#### [Request]
Within the entries below, find the lines that hold "Dezember" and report only how many there are.

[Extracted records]

======

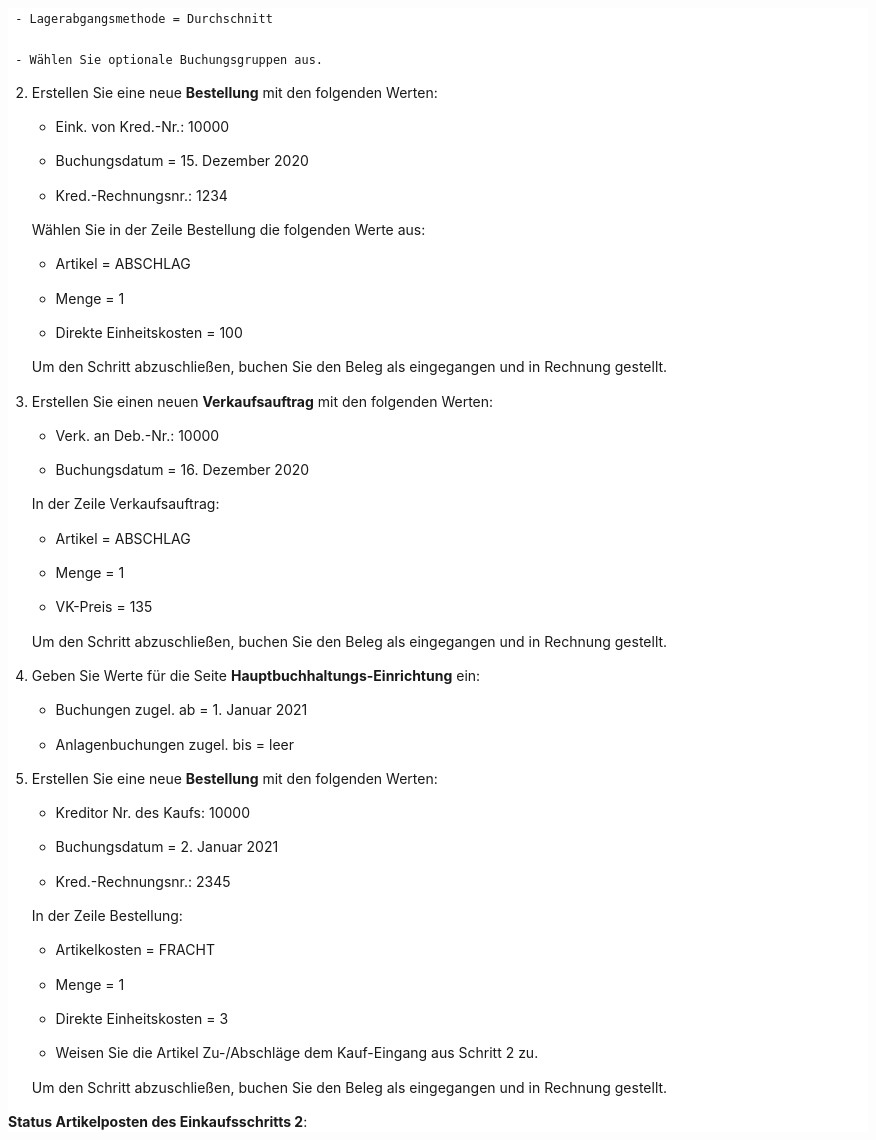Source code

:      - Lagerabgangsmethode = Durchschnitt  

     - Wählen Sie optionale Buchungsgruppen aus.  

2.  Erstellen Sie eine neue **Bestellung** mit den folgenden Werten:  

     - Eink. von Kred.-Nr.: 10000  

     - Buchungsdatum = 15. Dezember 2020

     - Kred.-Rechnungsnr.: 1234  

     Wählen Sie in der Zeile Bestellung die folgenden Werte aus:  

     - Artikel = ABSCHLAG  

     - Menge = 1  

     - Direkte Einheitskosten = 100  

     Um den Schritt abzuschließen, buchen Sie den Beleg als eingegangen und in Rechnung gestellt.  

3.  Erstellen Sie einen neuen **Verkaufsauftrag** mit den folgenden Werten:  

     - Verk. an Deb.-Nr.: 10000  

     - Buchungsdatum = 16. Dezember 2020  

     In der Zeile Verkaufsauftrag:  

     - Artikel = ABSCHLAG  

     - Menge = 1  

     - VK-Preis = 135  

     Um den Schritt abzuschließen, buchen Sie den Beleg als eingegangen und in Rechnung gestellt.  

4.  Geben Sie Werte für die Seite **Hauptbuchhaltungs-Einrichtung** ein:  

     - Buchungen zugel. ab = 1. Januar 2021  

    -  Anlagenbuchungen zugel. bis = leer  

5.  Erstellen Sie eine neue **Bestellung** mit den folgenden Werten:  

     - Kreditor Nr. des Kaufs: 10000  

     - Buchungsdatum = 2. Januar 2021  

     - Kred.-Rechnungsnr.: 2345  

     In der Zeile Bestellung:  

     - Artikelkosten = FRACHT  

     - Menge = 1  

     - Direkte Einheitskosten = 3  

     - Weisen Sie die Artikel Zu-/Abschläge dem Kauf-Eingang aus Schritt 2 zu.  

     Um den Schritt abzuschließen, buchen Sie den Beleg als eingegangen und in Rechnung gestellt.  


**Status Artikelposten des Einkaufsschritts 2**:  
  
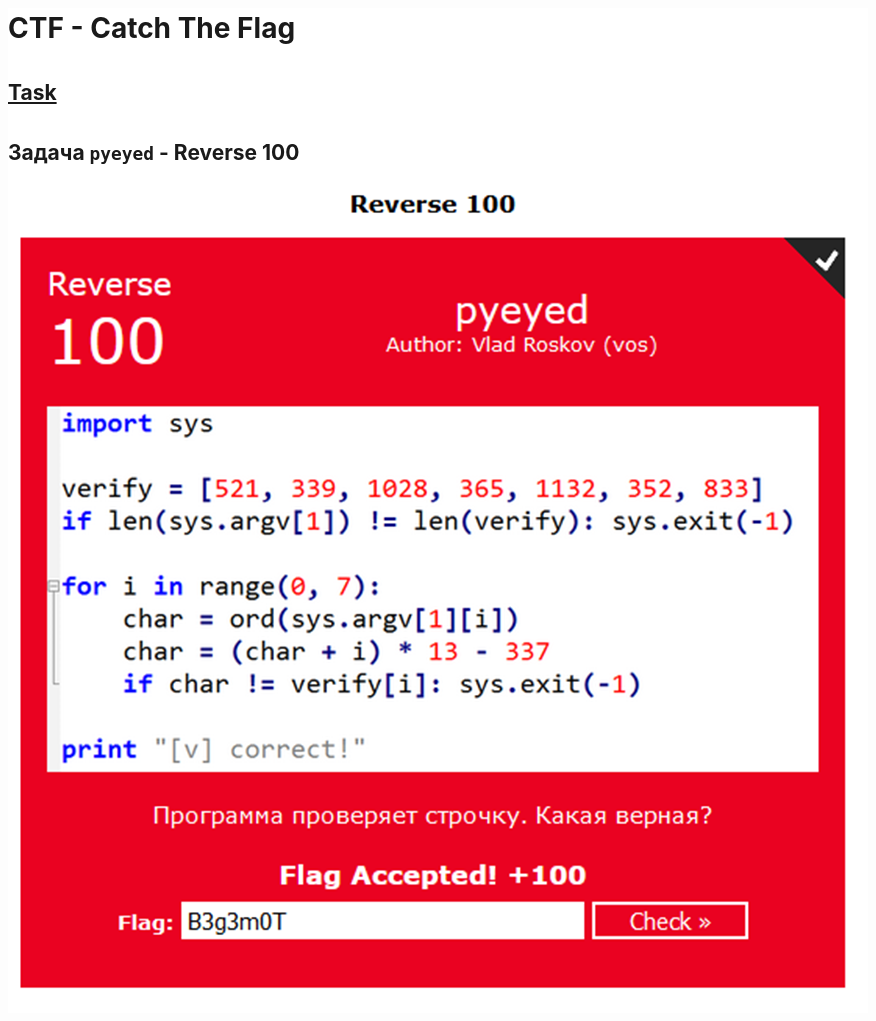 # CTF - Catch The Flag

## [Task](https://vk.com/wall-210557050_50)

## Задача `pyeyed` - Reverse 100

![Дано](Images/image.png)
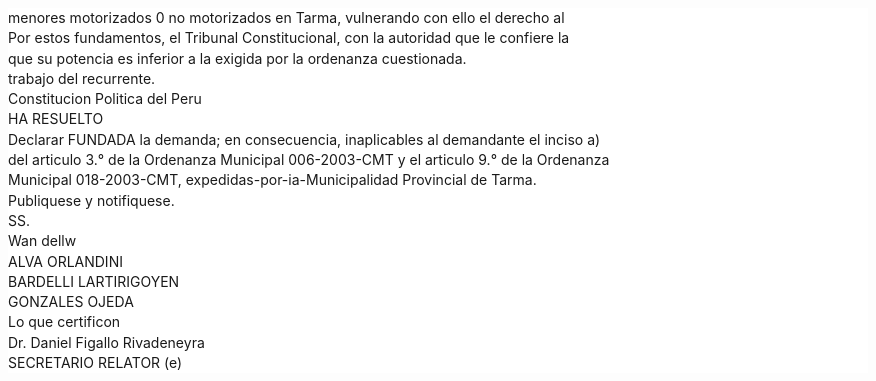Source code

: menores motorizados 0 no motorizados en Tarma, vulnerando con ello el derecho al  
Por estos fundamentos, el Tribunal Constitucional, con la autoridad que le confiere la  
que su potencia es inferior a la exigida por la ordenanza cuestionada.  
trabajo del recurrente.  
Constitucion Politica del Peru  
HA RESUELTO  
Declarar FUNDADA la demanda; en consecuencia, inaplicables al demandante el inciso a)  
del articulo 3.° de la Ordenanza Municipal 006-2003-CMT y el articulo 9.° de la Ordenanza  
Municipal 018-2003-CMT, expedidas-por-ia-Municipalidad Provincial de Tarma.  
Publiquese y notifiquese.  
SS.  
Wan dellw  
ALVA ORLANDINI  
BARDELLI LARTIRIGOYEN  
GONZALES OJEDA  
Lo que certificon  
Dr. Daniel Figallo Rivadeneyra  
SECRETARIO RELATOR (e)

======

#### [Result]
2